Both of these union arguments were disingenuous. First, the initiative required only "employers" and "labor organizations," as those terms are already defined in California law, to get the annual written permission. No health insurance provider, except in its role as employer, would be affected. Second, the political "contributions" and "expenditures" for which employers would have been responsible are defined in California's 1974 Political Reform Act specifically to exclude payroll deductions for "consideration" - i.e., in exchange for something of value such as health insurance coverage. Nevertheless, because this big lie went unanswered in the mass media until the very end of the campaign, many voters believed it was true.

The unions also used this argument with respect to charities; and here, because charitable contributions are not for "consideration," they may have had a point. That is, it is easy to imagine some judge deciding that an employer who deducts voluntary charitable contributions from employee paychecks would be liable for the political expenditures and contributions made by charitable organizations such as United Way, the American Lung Association, and the American Cancer Society. If so, many employers would stop gathering charitable contributions through payroll deductions, and there would be less charitable giving. This argument convinced each of the three charities mentioned to take the unions' side against 226.

The unions may have had a point here, but the charities may come to regret that the argument was made. Most people give to charities to support charitable activities, not political causes. In fact, their tax exemptions depend on them refraining from political activity. To the extent that the charities sided with the unions against 226, they seemed to imply that they are involved in politics. Perhaps their tax exemptions should be reconsidered and their donors should reconsider their giving.

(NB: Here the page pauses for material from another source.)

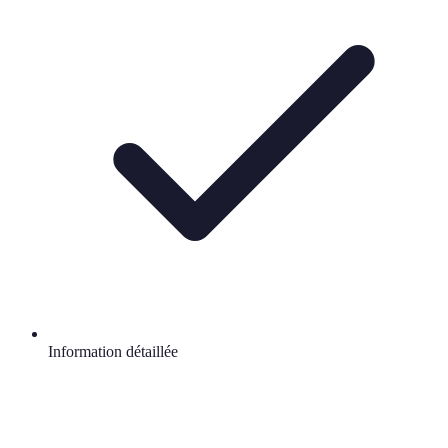
Information détaillée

In any case, the exit polls implied that if the proposition had been written to apply only to labor organizations it would have passed. The unions were not able effectively to use any part of the section that applied directly to them against 226. They claimed that it was an effort to silence working people in the political process, but everyone, including most union members, saw through that claim. The initiative allowed any and all workers to give permission to unions to use their dues and fees for politics. No limits on voluntary political spending through unions were imposed. In fact, by giving workers a choice, the initiative would have amplified the political voice of working people.

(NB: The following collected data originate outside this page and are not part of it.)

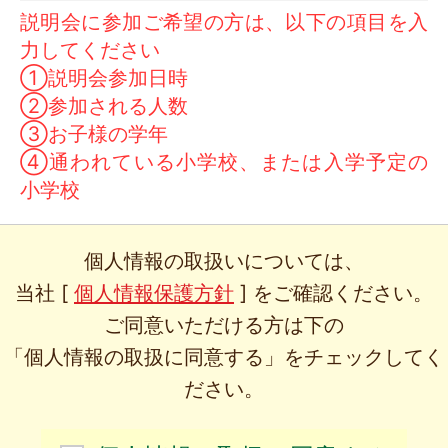
説明会に参加ご希望の方は、以下の項目を入
力してください
①説明会参加日時
②参加される人数
③お子様の学年
④通われている小学校、または入学予定の
小学校
個人情報の取扱いについては、
当社 [
個人情報保護方針
] をご確認ください。
ご同意いただける方は下の
「個人情報の取扱に同意する」をチェックしてく
ださい。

Finally, there is at least one happy outcome of the campaign. Most California workers are now fully aware of their rights under the Supreme Court's decisions in the Hudson (public sector) and Beck (private sector) cases. Until our campaign, unions had tried to keep those decisions as secret as possible. At their behest President Clinton rescinded an executive order that would have required federal contractors to post their employees' Beck rights at their job sites. During the campaign the unions argued that the Hudson and Beck decisions made 226 unnecessary. Of course, that is not the case because those decisions are not adequately enforced, and they impose a heavy burden on employees to prove that unions spend more money on politics than they admit. But California unions have now informed all their members that these decisions exist and that they all may seek refunds of dues and fees used for politics. I predict a substantial increase in the number of California workers who try to do so in spite of the threats, intimidation and hurdles the unions will put in their way.

Oh, one more thing. We will be back on the 2000 primary ballot.